PROBLEM TO SOLVE:
Reproduce the records word for word, from their first line through the line containing "Hai să vedem pe scurt ce se schimbă.", with that line included.

DATA EXTRACTS:
● ● ● ● ● ● ●

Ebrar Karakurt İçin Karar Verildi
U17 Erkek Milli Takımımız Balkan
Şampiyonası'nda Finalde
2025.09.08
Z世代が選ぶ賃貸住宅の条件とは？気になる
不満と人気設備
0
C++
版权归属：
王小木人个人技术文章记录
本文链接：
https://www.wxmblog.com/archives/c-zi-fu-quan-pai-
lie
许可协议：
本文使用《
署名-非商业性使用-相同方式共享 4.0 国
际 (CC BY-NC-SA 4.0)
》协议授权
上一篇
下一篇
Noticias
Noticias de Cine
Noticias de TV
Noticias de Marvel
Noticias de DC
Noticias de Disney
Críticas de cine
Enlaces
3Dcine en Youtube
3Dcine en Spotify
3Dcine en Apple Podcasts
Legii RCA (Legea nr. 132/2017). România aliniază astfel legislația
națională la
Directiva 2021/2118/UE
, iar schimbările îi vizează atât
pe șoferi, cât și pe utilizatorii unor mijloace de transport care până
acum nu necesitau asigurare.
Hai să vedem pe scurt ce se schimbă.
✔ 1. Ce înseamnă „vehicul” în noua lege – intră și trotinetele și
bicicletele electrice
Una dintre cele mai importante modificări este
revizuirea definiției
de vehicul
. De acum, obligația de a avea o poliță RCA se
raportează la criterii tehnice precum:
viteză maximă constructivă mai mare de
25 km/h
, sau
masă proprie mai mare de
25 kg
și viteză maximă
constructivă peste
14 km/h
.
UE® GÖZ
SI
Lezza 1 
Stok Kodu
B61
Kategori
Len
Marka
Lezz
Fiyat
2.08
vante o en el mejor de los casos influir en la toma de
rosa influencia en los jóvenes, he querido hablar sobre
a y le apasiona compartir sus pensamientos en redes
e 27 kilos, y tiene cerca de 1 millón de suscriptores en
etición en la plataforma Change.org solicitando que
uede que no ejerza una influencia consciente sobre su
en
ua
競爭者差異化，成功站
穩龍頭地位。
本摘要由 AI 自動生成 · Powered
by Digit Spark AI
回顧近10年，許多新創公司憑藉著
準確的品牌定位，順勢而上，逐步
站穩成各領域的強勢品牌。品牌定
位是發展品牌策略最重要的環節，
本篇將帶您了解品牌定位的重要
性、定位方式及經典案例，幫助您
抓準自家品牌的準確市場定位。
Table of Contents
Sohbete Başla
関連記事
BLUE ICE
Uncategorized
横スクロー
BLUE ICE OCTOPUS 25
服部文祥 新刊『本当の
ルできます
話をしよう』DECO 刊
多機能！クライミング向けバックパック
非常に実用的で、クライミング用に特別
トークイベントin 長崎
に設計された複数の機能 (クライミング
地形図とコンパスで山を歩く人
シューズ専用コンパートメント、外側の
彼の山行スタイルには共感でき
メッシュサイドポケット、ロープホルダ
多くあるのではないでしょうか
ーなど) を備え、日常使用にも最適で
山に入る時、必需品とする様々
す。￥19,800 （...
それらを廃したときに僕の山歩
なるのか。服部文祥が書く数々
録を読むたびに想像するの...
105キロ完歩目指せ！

● ● ● ● ● ● ●

ANSWER SPACE:
Ebrar Karakurt İçin Karar Verildi
U17 Erkek Milli Takımımız Balkan
Şampiyonası'nda Finalde
2025.09.08
Z世代が選ぶ賃貸住宅の条件とは？気になる
不満と人気設備
0
C++
版权归属：
王小木人个人技术文章记录
本文链接：
https://www.wxmblog.com/archives/c-zi-fu-quan-pai-
lie
许可协议：
本文使用《
署名-非商业性使用-相同方式共享 4.0 国
际 (CC BY-NC-SA 4.0)
》协议授权
上一篇
下一篇
Noticias
Noticias de Cine
Noticias de TV
Noticias de Marvel
Noticias de DC
Noticias de Disney
Críticas de cine
Enlaces
3Dcine en Youtube
3Dcine en Spotify
3Dcine en Apple Podcasts
Legii RCA (Legea nr. 132/2017). România aliniază astfel legislația
națională la
Directiva 2021/2118/UE
, iar schimbările îi vizează atât
pe șoferi, cât și pe utilizatorii unor mijloace de transport care până
acum nu necesitau asigurare.
Hai să vedem pe scurt ce se schimbă.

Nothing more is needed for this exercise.